Barb the Evil Genius said...

Thanks for your input, Karen. I've been teaching the Dancer phonics all along, but she's had problems with it. She's still not always good about sounding things out on her own, even though I've tried to teach her the phonics rules. I'm still hoping she'll pick up more phonics as she reads more.

Presbytera said...

I would still encourage her to read something out loud regularly. Nick had the same problem in 7th grade. We began with reading the psalms everyday. I would read most of it and then when I saw a short line, I'd have him do it. I increased the amount he read outloud gradually. Eventually, we read them antiphonally verse by verse. It helped a good deal.

Laura said...

I think a mix is good but at this age lean heavily toward independent reading...I agree with Karen's comments. I'd ask comprehension-type questions afterwards to make sure she grasped what she was reading, or sometimes have them do something fun which shows comprehension, like create a cartoon strip retelling what they read, or illustrating and captioning a picture. There are lots of ways to do it.

In some cases she may be able to figure out meanings of words from the context, or could ask for help; if you're busy when she's reading, you might even encourage her to write down unfamiliar words if it doesn't interrupt the flow of her reading.
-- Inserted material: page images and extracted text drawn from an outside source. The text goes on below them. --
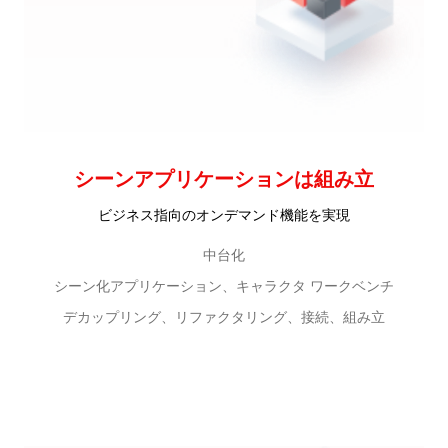
シーンアプリケーションは組み立
ビジネス指向のオンデマンド機能を実現
中台化
シーン化アプリケーション、キャラクタ ワークベンチ
デカップリング、リファクタリング、接続、組み立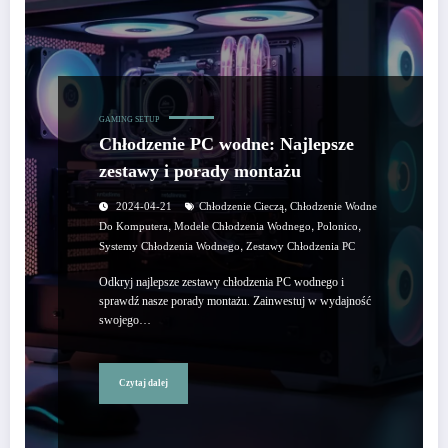
GAMING SETUP
Chłodzenie PC wodne: Najlepsze
zestawy i porady montażu
,
2024-04-21
Chłodzenie Cieczą
Chłodzenie Wodne
,
,
,
Do Komputera
Modele Chłodzenia Wodnego
Polonico
,
Systemy Chłodzenia Wodnego
Zestawy Chłodzenia PC
Odkryj najlepsze zestawy chłodzenia PC wodnego i
sprawdź nasze porady montażu. Zainwestuj w wydajność
swojego…
Czytaj dalej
I figure it doesn't really matter if every individual word is understood or pronounced correctly, as long as they grasp the overall meaning of what they're reading, because the more they read, the more the "puzzle pieces" fall into place and words that didn't make sense one week may make sense the next time they encounter them.

You reading to her at a higher level will also put vocabulary words in her "memory bank" of words which may help her recognize them when she encounters them in print. My oldest son was a "late-blooming" reader and I think listening to oral reading might have even been more helpful to him than him reading aloud to me -- but unless her reading difficulties are extreme, I would be pushing a 4th grader toward reading independence and focusing on her reading a lot more, rather than necessarily perfectly, if that makes sense.

My children have been all over the spectrum readingwise so I've seen it all (grin), from extremely advanced to somewhat delayed. My 10th grader is attending public high school and reading issues which seemed such a concern around 4th grade age are completely a thing of the past -- you may be amazed at the sudden leaps forward she'll make!

Hope this helps!
Best wishes,

Laura said...

PS My post doesn't read this way (I got caught up in thinking about my older son at this age, grin), but I want to emphasize it sounds as though your daughter isn't having the struggles that my son had, just fairly routine issues with pronouncing or recognizing words. So I definitely think you'll be happy to see big leaps forward with her word recognition, the more she reads, and you reading more advanced material to her will also really help accelerate that...all of which was meant to say "Don't worry!" I think you're on the right track with increased emphasis on independent reading. :)

Best wishes,

Barb the Evil Genius said...

Thank you all for your input! I feel more confident now about helping the Dancer move forward.

skatey katie said...

hey love
the thing we were taught to do at teacher's college (all those years ago) was to give children "reading mileage" which is independent reading of books at an easy level for them. books they love, books for pleasure. from pre reading, children can do this. that's when the "mileage" is made. that's when reading for pleasure is encouraged - because it's easy and there is a high enjoyment factor.

and words like "tchai-whatever" can be asked (like the lovely karen said!) but not laboured over every time a book is picked up.

am i making any sense? (need to head to bed lol)

finally after all these years i can truthfully say that all my kiddos have a love affair with books. some of them have taken longer to love books, and that's ohk.